L’objectif de la Ville est avant tout de rendre l’intersection du pont plus conviviale et sécuritaire pour les piétons et les cyclistes.

L’enjeu du pont des Chaudières

Le pont des Chaudières deviendra le plus accueillant de toute la région pour les piétons et les cyclistes une fois qu’il aura été réaménagé pour s’intégrer au projet Zibi.

Le président de Zibi, Jeff Westeinde, trouve le moyen d’en rire un peu, mais on sent que des discussions à propos de ce pont qui doivent impliquer les villes de Gatineau et d’Ottawa, les deux gouvernements provinciaux, le fédéral et la Commission de la capitale nationale n’ont rien d’une sinécure.

« On a discuté avec tout le monde, vraiment tout le monde à propos de ce pont, dit-il. Nous comptons ajouter un gros trottoir et une piste cyclable au pont. Il y aura toujours une voie dans chaque direction pour la circulation automobile et les véhicules lourds. Nous ajouterons des dégagements pour tourner et pour les autobus. »

Les villes d’Ottawa et Gatineau devront, pour leur part, réaménager les intersections aux sorties du pont. « On a une solution finale approuvée à Ottawa, mais pas à Gatineau, note le président de Zibi. Il y a encore du travail à faire du côté du Québec. »

En 2016, Le Droit révélait que la Ville de Gatineau entrevoyait des travaux importants estimés à prés de 2 millions $ à l’angle des rues Eddy et Laurier. L’objectif de la Ville est avant tout de rendre l’intersection plus conviviale et sécuritaire pour les piétons et les cyclistes. Ces travaux doivent s’insérer dans un chantier beaucoup plus large qui consistera à faire le reprofilage entier de la rue Laurier dans ce secteur afin d’éviter que l’artère devienne une barrière entre Zibi et le reste du centre-ville de Gatineau.

Aucun échéancier clair n’a encore été communiqué par la Ville de Gatineau à ce sujet. Par ailleurs, le projet préliminaire de train léger présenté par le maire Maxime Pedneaud-Jobin prévoit le passage du train à cette intersection de la rue Laurier. Le train doit traverser à Ottawa un peu plus loin, par le pont Alexandra. L’infrastructure centenaire est actuellement en analyse par le gouvernement fédéral. Son remplacement n’est pas écarté.

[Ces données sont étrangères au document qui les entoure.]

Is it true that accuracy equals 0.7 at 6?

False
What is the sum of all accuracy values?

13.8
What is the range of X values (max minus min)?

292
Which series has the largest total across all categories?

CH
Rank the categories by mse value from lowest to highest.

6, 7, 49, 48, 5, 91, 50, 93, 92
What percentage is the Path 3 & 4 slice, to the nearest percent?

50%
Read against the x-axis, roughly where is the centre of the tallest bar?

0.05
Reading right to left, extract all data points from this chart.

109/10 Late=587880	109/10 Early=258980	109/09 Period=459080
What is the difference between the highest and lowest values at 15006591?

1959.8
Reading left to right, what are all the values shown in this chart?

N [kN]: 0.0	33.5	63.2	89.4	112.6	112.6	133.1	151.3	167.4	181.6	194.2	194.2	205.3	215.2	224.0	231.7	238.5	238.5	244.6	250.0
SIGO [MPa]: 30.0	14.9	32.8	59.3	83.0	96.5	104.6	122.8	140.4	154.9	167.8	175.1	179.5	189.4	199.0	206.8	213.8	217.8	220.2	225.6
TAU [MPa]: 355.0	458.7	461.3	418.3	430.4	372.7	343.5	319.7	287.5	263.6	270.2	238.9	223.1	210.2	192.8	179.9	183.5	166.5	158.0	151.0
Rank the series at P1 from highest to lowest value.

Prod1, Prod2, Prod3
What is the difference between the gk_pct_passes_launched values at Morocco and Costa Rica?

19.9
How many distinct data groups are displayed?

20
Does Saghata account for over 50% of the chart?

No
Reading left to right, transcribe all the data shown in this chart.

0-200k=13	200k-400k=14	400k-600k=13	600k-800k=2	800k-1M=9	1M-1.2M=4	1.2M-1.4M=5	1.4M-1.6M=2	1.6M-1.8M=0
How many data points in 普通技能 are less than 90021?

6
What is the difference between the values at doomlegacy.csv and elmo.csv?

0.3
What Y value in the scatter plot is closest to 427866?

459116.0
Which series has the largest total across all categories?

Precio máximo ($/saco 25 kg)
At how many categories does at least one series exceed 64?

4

Un legs pour célébrer le patrimoine gatinois

Dream/Theia garde la vive intention d’intégrer les vieux bâtiments industriels de pierre au reste du projet Zibi, mais certains de ces immeubles présentent des problèmes énormes de structure qui devront être surmontés, note Jeff Westeinde.

Ce dernier affirme être en discussion avec le gouvernement du Québec pour voir ce qui peut être fait. « Nous souhaitons une utilisation publique de ces immeubles, dit-il. On veut qu’ils deviennent une célébration du Québec et de Gatineau et qu’ils agissent comme porte d’entrée dans la ville. »

La plupart des bâtiments de pierre ont été construits après le feu de 1882 qui a ravagé les installations d’E.B. Eddy. Ils ont été endommagés par le Grand Feu de Hull, en avril 1900, mais les murs de pierre sont demeurés debout.

Au fil des décennies, ces édifices ont abrité une forge, un moulin à planer, des entrepôts, un mélangeur et des bureaux administratifs.